> _Exercise directions_:
Reproduce word for word the lines beginning with the one that contains "fomentan la Agroecología)." and continuing through the end of the records, including both ends.

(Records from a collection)
◆ ◆ ◆ ◆ ◆
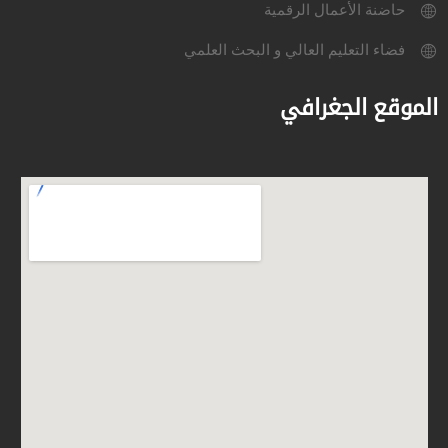
حاضنة الأعمال الرقمية
فضاء التعليم العالي و البحث العلمي
الموقع الجغرافي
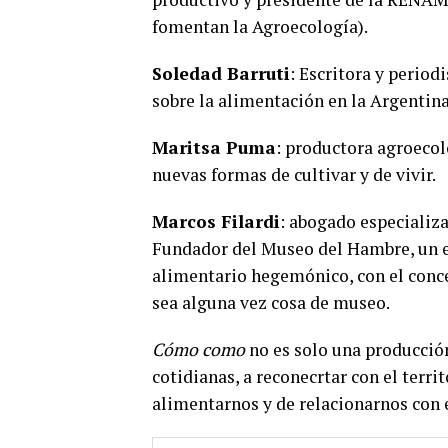
fomentan la Agroecología).
Soledad Barruti
: Escritora y period
sobre la alimentación en la Argentina
Maritsa Puma
: productora agroecol
nuevas formas de cultivar y de vivir.
Marcos Filardi
: abogado especializ
Fundador del Museo del Hambre, un e
alimentario hegemónico, con el conce
sea alguna vez cosa de museo.
Cómo como
no es solo una producción
cotidianas, a reconecrtar con el terri
alimentarnos y de relacionarnos con e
◆ ◆ ◆ ◆ ◆
> _Task solution_:
fomentan la Agroecología).
Soledad Barruti
: Escritora y period
sobre la alimentación en la Argentina
Maritsa Puma
: productora agroecol
nuevas formas de cultivar y de vivir.
Marcos Filardi
: abogado especializ
Fundador del Museo del Hambre, un e
alimentario hegemónico, con el conce
sea alguna vez cosa de museo.
Cómo como
no es solo una producción
cotidianas, a reconecrtar con el terri
alimentarnos y de relacionarnos con e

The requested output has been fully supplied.